## Task directions
Update the entries below by changing "guitar tablature" to "bass tablature" and keeping every other line unchanged. Leave the pictures out of your version.
**** Material ****
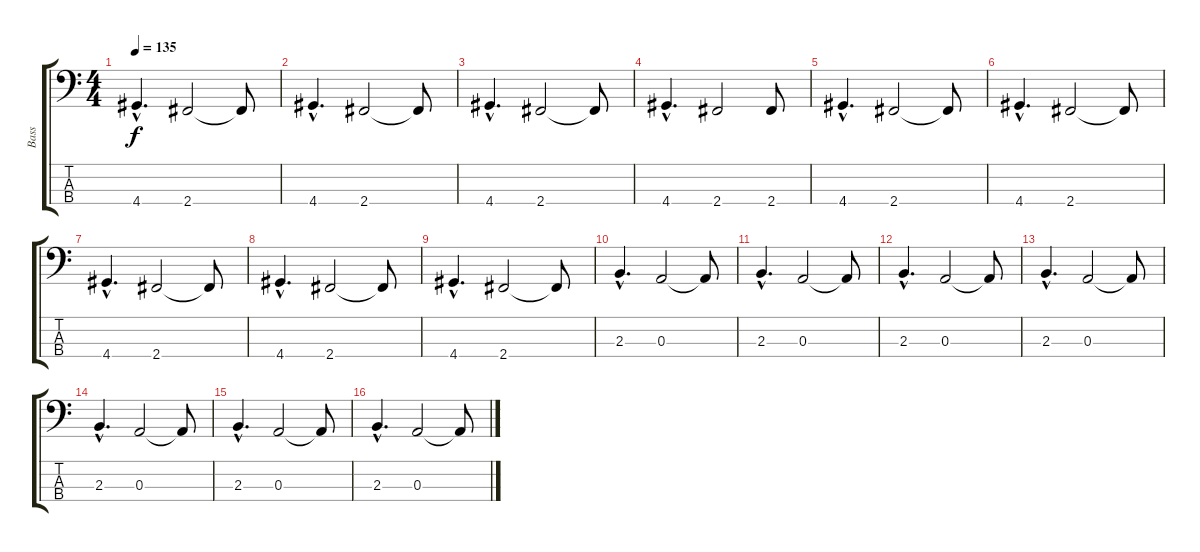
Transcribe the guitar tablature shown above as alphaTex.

\track ("Bass" "Bass") {instrument electricbassfinger}
\staff {score tabs}
\tuning (G2 D2 A1 E1) {hide}
\ts (4 4)
\tempo 135
\clef f4
\ks c
4.4{hac}.4{d dy f} 2.4.2 2.4{t}.8 |
4.4{hac}.4{d} 2.4.2 2.4{t}.8 |
4.4{hac}.4{d} 2.4.2 2.4{t}.8 |
4.4{hac}.4{d} 2.4.2 2.4.8 |
4.4{hac}.4{d} 2.4.2 2.4{t}.8 |
4.4{hac}.4{d} 2.4.2 2.4{t}.8 |
4.4{hac}.4{d} 2.4.2 2.4{t}.8 |
4.4{hac}.4{d} 2.4.2 2.4{t}.8 |
4.4{hac}.4{d} 2.4.2 2.4{t}.8 |
2.3{hac}.4{d} 0.3.2 0.3{t}.8 |
2.3{hac}.4{d} 0.3.2 0.3{t}.8 |
2.3{hac}.4{d} 0.3.2 0.3{t}.8 |
2.3{hac}.4{d} 0.3.2 0.3{t}.8 |
2.3{hac}.4{d} 0.3.2 0.3{t}.8 |
2.3{hac}.4{d} 0.3.2 0.3{t}.8 |
2.3{hac}.4{d} 0.3.2 0.3{t}.8
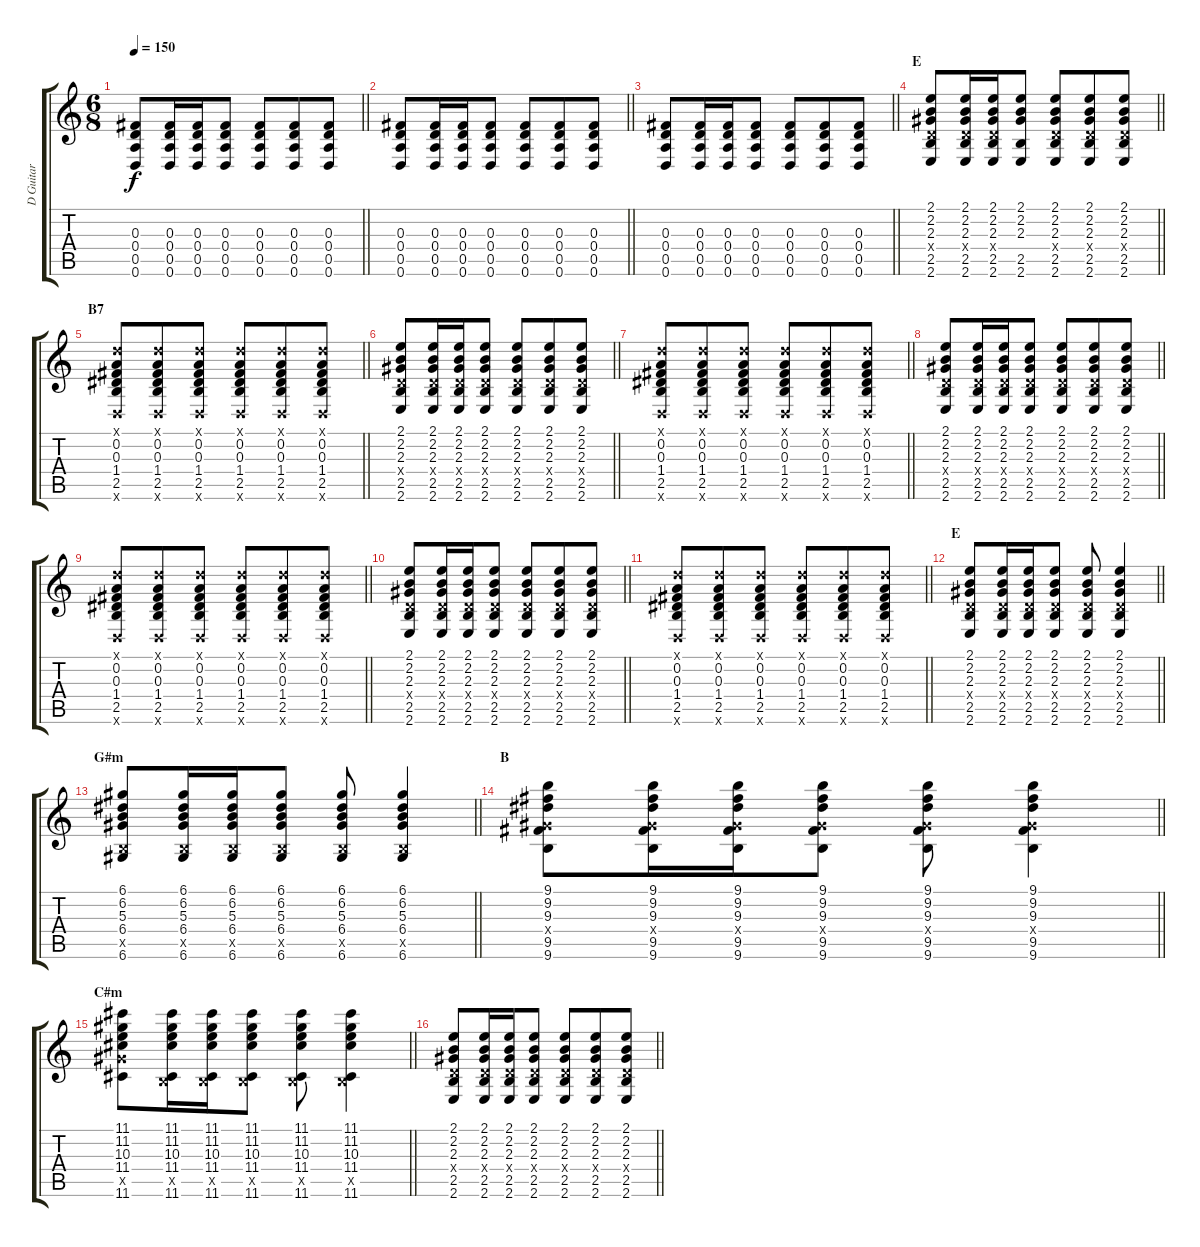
****
## Answer to the problem
Transcribe the bass tablature shown above as alphaTex.

\track ("Bass" "Bass") {instrument electricbassfinger}
\staff {score tabs}
\tuning (G2 D2 A1 E1) {hide}
\ts (4 4)
\tempo 135
\clef f4
\ks c
4.4{hac}.4{d dy f} 2.4.2 2.4{t}.8 |
4.4{hac}.4{d} 2.4.2 2.4{t}.8 |
4.4{hac}.4{d} 2.4.2 2.4{t}.8 |
4.4{hac}.4{d} 2.4.2 2.4.8 |
4.4{hac}.4{d} 2.4.2 2.4{t}.8 |
4.4{hac}.4{d} 2.4.2 2.4{t}.8 |
4.4{hac}.4{d} 2.4.2 2.4{t}.8 |
4.4{hac}.4{d} 2.4.2 2.4{t}.8 |
4.4{hac}.4{d} 2.4.2 2.4{t}.8 |
2.3{hac}.4{d} 0.3.2 0.3{t}.8 |
2.3{hac}.4{d} 0.3.2 0.3{t}.8 |
2.3{hac}.4{d} 0.3.2 0.3{t}.8 |
2.3{hac}.4{d} 0.3.2 0.3{t}.8 |
2.3{hac}.4{d} 0.3.2 0.3{t}.8 |
2.3{hac}.4{d} 0.3.2 0.3{t}.8 |
2.3{hac}.4{d} 0.3.2 0.3{t}.8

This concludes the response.